Give the records below again exactly, and exclude each picture.
[DATA FOR THIS TASK]
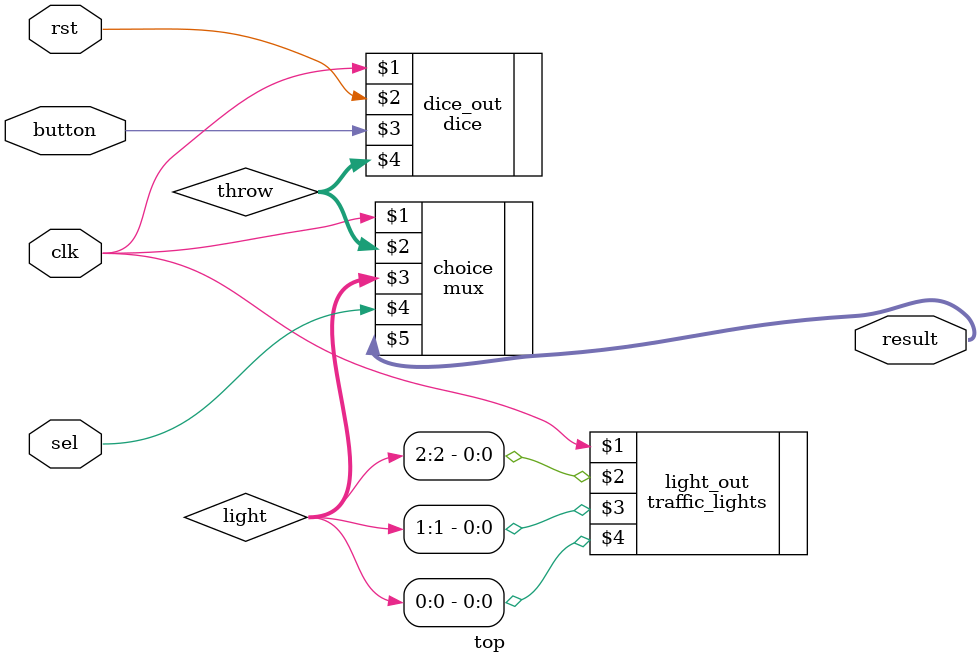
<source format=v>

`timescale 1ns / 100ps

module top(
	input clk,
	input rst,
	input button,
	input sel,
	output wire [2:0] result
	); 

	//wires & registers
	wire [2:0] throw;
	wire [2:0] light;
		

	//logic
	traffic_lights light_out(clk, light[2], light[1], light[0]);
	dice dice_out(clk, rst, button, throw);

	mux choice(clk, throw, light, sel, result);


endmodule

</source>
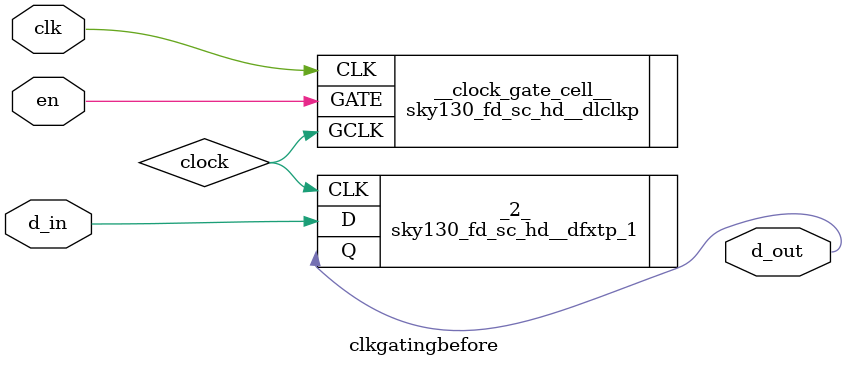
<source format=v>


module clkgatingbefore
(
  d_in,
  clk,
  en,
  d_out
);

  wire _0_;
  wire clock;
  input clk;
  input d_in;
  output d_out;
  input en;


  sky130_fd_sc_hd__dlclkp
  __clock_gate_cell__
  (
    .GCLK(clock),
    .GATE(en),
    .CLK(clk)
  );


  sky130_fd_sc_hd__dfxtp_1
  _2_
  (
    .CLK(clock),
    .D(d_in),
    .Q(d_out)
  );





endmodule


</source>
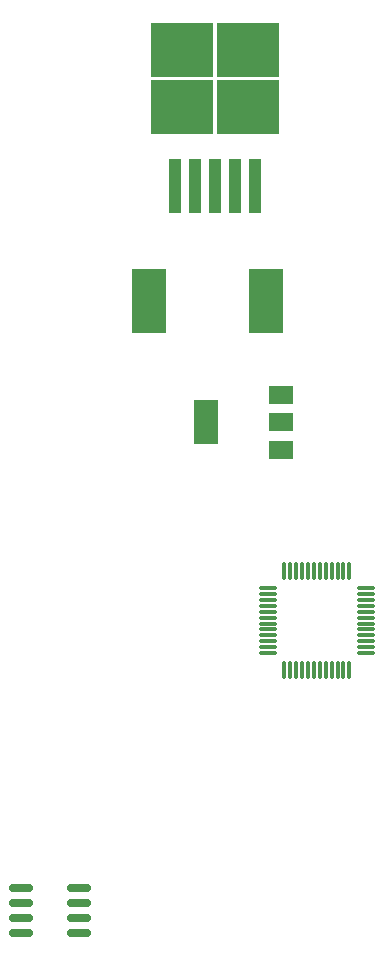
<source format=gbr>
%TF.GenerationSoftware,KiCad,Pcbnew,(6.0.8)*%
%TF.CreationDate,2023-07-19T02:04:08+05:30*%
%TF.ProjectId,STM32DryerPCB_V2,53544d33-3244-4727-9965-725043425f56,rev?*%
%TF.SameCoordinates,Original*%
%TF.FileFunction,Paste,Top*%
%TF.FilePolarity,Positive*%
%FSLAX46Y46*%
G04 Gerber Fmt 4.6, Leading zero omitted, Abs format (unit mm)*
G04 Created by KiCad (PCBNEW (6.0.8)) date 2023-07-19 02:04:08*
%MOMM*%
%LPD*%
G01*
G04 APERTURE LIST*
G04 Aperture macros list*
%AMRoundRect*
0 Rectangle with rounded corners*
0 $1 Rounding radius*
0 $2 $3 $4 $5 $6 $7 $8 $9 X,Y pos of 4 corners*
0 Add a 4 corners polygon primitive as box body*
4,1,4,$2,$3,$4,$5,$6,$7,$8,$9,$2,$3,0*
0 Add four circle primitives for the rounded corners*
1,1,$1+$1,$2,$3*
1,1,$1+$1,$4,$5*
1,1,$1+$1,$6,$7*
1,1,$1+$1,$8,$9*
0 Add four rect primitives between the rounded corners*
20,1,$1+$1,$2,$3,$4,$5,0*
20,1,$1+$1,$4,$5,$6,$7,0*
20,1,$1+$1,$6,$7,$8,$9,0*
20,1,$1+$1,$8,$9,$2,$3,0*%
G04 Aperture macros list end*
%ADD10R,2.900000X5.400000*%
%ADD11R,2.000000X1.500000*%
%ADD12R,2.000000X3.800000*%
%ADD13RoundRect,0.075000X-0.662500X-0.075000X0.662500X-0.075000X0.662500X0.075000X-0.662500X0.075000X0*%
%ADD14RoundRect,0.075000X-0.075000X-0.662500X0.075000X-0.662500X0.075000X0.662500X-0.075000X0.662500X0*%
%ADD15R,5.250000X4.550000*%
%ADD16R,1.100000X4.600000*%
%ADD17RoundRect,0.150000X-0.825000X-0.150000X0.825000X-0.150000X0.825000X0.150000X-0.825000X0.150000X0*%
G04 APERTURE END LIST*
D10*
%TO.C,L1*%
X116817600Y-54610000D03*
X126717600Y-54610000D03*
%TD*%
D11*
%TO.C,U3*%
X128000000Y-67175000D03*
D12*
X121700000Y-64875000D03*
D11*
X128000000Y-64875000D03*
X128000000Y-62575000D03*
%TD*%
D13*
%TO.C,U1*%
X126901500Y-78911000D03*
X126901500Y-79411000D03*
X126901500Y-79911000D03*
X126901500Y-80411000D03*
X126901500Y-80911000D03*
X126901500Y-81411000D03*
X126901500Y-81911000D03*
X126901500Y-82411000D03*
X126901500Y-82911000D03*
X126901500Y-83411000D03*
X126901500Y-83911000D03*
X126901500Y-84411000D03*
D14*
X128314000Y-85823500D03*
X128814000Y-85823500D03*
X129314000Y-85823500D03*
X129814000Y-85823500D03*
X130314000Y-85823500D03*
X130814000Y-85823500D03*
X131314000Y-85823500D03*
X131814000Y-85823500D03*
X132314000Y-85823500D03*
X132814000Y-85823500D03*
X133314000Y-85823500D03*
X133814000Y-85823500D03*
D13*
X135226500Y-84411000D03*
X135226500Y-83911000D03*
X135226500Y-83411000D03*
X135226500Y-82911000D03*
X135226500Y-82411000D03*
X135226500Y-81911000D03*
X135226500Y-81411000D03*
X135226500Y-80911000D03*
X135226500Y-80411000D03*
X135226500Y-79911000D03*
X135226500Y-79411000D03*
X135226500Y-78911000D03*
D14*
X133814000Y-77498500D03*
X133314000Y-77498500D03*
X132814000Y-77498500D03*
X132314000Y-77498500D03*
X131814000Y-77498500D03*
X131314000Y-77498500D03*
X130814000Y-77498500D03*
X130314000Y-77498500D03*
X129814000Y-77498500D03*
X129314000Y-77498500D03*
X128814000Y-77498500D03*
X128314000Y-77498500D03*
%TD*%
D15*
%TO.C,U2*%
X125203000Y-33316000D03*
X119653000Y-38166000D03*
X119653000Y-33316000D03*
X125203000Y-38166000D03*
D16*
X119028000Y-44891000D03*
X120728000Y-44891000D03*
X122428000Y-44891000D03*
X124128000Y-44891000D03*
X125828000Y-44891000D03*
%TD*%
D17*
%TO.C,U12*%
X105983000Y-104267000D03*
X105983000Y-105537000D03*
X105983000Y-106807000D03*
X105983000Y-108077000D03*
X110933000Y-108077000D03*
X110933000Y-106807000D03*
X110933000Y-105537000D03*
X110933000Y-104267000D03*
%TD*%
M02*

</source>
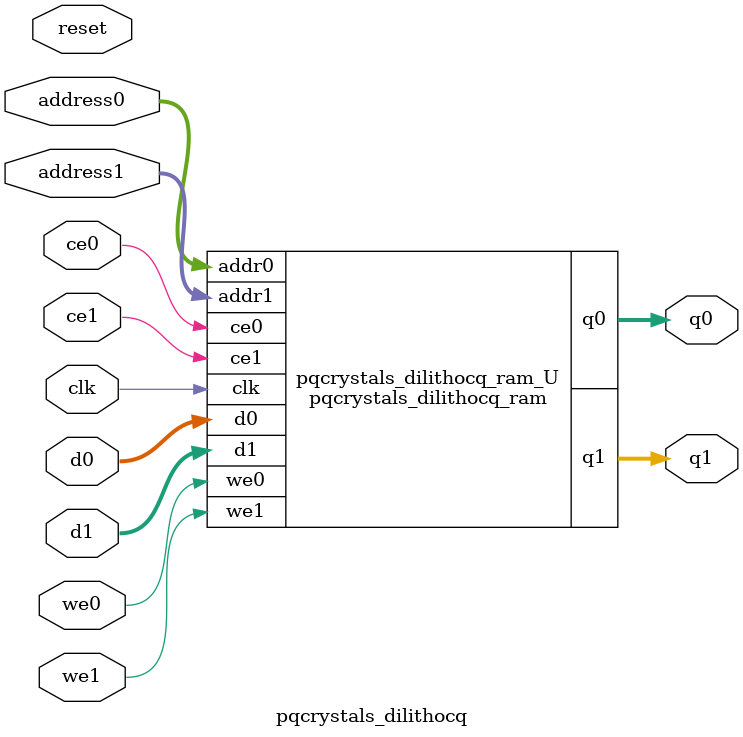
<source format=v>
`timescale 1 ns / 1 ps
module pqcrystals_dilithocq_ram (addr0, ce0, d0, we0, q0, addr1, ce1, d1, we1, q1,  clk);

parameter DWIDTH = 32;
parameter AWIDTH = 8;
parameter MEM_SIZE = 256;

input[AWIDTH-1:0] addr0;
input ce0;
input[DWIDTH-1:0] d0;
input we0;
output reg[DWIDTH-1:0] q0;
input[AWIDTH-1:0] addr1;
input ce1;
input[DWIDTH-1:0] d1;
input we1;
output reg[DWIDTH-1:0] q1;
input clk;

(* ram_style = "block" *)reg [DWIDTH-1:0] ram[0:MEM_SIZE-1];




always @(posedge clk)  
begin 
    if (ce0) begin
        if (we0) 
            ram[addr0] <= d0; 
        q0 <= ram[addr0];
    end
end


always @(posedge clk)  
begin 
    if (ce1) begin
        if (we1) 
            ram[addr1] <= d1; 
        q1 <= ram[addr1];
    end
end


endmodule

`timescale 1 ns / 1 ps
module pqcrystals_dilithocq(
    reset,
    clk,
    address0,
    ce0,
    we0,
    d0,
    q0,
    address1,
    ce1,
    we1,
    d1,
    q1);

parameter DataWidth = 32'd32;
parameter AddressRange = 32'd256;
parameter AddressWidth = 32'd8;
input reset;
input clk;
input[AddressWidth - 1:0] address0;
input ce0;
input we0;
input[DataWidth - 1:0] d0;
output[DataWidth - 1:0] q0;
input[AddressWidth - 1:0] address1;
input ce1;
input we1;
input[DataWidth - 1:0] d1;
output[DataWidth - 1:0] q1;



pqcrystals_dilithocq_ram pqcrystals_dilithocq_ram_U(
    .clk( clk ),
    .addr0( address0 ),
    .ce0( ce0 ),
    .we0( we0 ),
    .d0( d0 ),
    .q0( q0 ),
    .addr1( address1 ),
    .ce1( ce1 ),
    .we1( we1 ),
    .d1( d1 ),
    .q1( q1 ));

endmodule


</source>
[/DATA FOR THIS TASK]
### TASK RESPONSE
<source format=v>

`timescale 1ns / 100ps

module top(
	input clk,
	input rst,
	input button,
	input sel,
	output wire [2:0] result
	); 

	//wires & registers
	wire [2:0] throw;
	wire [2:0] light;
		

	//logic
	traffic_lights light_out(clk, light[2], light[1], light[0]);
	dice dice_out(clk, rst, button, throw);

	mux choice(clk, throw, light, sel, result);


endmodule

</source>
<source format=v>


module clkgatingbefore
(
  d_in,
  clk,
  en,
  d_out
);

  wire _0_;
  wire clock;
  input clk;
  input d_in;
  output d_out;
  input en;


  sky130_fd_sc_hd__dlclkp
  __clock_gate_cell__
  (
    .GCLK(clock),
    .GATE(en),
    .CLK(clk)
  );


  sky130_fd_sc_hd__dfxtp_1
  _2_
  (
    .CLK(clock),
    .D(d_in),
    .Q(d_out)
  );





endmodule


</source>
<source format=gbr>
%TF.GenerationSoftware,KiCad,Pcbnew,(6.0.8)*%
%TF.CreationDate,2023-07-19T02:04:08+05:30*%
%TF.ProjectId,STM32DryerPCB_V2,53544d33-3244-4727-9965-725043425f56,rev?*%
%TF.SameCoordinates,Original*%
%TF.FileFunction,Paste,Top*%
%TF.FilePolarity,Positive*%
%FSLAX46Y46*%
G04 Gerber Fmt 4.6, Leading zero omitted, Abs format (unit mm)*
G04 Created by KiCad (PCBNEW (6.0.8)) date 2023-07-19 02:04:08*
%MOMM*%
%LPD*%
G01*
G04 APERTURE LIST*
G04 Aperture macros list*
%AMRoundRect*
0 Rectangle with rounded corners*
0 $1 Rounding radius*
0 $2 $3 $4 $5 $6 $7 $8 $9 X,Y pos of 4 corners*
0 Add a 4 corners polygon primitive as box body*
4,1,4,$2,$3,$4,$5,$6,$7,$8,$9,$2,$3,0*
0 Add four circle primitives for the rounded corners*
1,1,$1+$1,$2,$3*
1,1,$1+$1,$4,$5*
1,1,$1+$1,$6,$7*
1,1,$1+$1,$8,$9*
0 Add four rect primitives between the rounded corners*
20,1,$1+$1,$2,$3,$4,$5,0*
20,1,$1+$1,$4,$5,$6,$7,0*
20,1,$1+$1,$6,$7,$8,$9,0*
20,1,$1+$1,$8,$9,$2,$3,0*%
G04 Aperture macros list end*
%ADD10R,2.900000X5.400000*%
%ADD11R,2.000000X1.500000*%
%ADD12R,2.000000X3.800000*%
%ADD13RoundRect,0.075000X-0.662500X-0.075000X0.662500X-0.075000X0.662500X0.075000X-0.662500X0.075000X0*%
%ADD14RoundRect,0.075000X-0.075000X-0.662500X0.075000X-0.662500X0.075000X0.662500X-0.075000X0.662500X0*%
%ADD15R,5.250000X4.550000*%
%ADD16R,1.100000X4.600000*%
%ADD17RoundRect,0.150000X-0.825000X-0.150000X0.825000X-0.150000X0.825000X0.150000X-0.825000X0.150000X0*%
G04 APERTURE END LIST*
D10*
%TO.C,L1*%
X116817600Y-54610000D03*
X126717600Y-54610000D03*
%TD*%
D11*
%TO.C,U3*%
X128000000Y-67175000D03*
D12*
X121700000Y-64875000D03*
D11*
X128000000Y-64875000D03*
X128000000Y-62575000D03*
%TD*%
D13*
%TO.C,U1*%
X126901500Y-78911000D03*
X126901500Y-79411000D03*
X126901500Y-79911000D03*
X126901500Y-80411000D03*
X126901500Y-80911000D03*
X126901500Y-81411000D03*
X126901500Y-81911000D03*
X126901500Y-82411000D03*
X126901500Y-82911000D03*
X126901500Y-83411000D03*
X126901500Y-83911000D03*
X126901500Y-84411000D03*
D14*
X128314000Y-85823500D03*
X128814000Y-85823500D03*
X129314000Y-85823500D03*
X129814000Y-85823500D03*
X130314000Y-85823500D03*
X130814000Y-85823500D03*
X131314000Y-85823500D03*
X131814000Y-85823500D03*
X132314000Y-85823500D03*
X132814000Y-85823500D03*
X133314000Y-85823500D03*
X133814000Y-85823500D03*
D13*
X135226500Y-84411000D03*
X135226500Y-83911000D03*
X135226500Y-83411000D03*
X135226500Y-82911000D03*
X135226500Y-82411000D03*
X135226500Y-81911000D03*
X135226500Y-81411000D03*
X135226500Y-80911000D03*
X135226500Y-80411000D03*
X135226500Y-79911000D03*
X135226500Y-79411000D03*
X135226500Y-78911000D03*
D14*
X133814000Y-77498500D03*
X133314000Y-77498500D03*
X132814000Y-77498500D03*
X132314000Y-77498500D03*
X131814000Y-77498500D03*
X131314000Y-77498500D03*
X130814000Y-77498500D03*
X130314000Y-77498500D03*
X129814000Y-77498500D03*
X129314000Y-77498500D03*
X128814000Y-77498500D03*
X128314000Y-77498500D03*
%TD*%
D15*
%TO.C,U2*%
X125203000Y-33316000D03*
X119653000Y-38166000D03*
X119653000Y-33316000D03*
X125203000Y-38166000D03*
D16*
X119028000Y-44891000D03*
X120728000Y-44891000D03*
X122428000Y-44891000D03*
X124128000Y-44891000D03*
X125828000Y-44891000D03*
%TD*%
D17*
%TO.C,U12*%
X105983000Y-104267000D03*
X105983000Y-105537000D03*
X105983000Y-106807000D03*
X105983000Y-108077000D03*
X110933000Y-108077000D03*
X110933000Y-106807000D03*
X110933000Y-105537000D03*
X110933000Y-104267000D03*
%TD*%
M02*

</source>
<source format=v>
`timescale 1 ns / 1 ps
module pqcrystals_dilithocq_ram (addr0, ce0, d0, we0, q0, addr1, ce1, d1, we1, q1,  clk);

parameter DWIDTH = 32;
parameter AWIDTH = 8;
parameter MEM_SIZE = 256;

input[AWIDTH-1:0] addr0;
input ce0;
input[DWIDTH-1:0] d0;
input we0;
output reg[DWIDTH-1:0] q0;
input[AWIDTH-1:0] addr1;
input ce1;
input[DWIDTH-1:0] d1;
input we1;
output reg[DWIDTH-1:0] q1;
input clk;

(* ram_style = "block" *)reg [DWIDTH-1:0] ram[0:MEM_SIZE-1];




always @(posedge clk)  
begin 
    if (ce0) begin
        if (we0) 
            ram[addr0] <= d0; 
        q0 <= ram[addr0];
    end
end


always @(posedge clk)  
begin 
    if (ce1) begin
        if (we1) 
            ram[addr1] <= d1; 
        q1 <= ram[addr1];
    end
end


endmodule

`timescale 1 ns / 1 ps
module pqcrystals_dilithocq(
    reset,
    clk,
    address0,
    ce0,
    we0,
    d0,
    q0,
    address1,
    ce1,
    we1,
    d1,
    q1);

parameter DataWidth = 32'd32;
parameter AddressRange = 32'd256;
parameter AddressWidth = 32'd8;
input reset;
input clk;
input[AddressWidth - 1:0] address0;
input ce0;
input we0;
input[DataWidth - 1:0] d0;
output[DataWidth - 1:0] q0;
input[AddressWidth - 1:0] address1;
input ce1;
input we1;
input[DataWidth - 1:0] d1;
output[DataWidth - 1:0] q1;



pqcrystals_dilithocq_ram pqcrystals_dilithocq_ram_U(
    .clk( clk ),
    .addr0( address0 ),
    .ce0( ce0 ),
    .we0( we0 ),
    .d0( d0 ),
    .q0( q0 ),
    .addr1( address1 ),
    .ce1( ce1 ),
    .we1( we1 ),
    .d1( d1 ),
    .q1( q1 ));

endmodule


</source>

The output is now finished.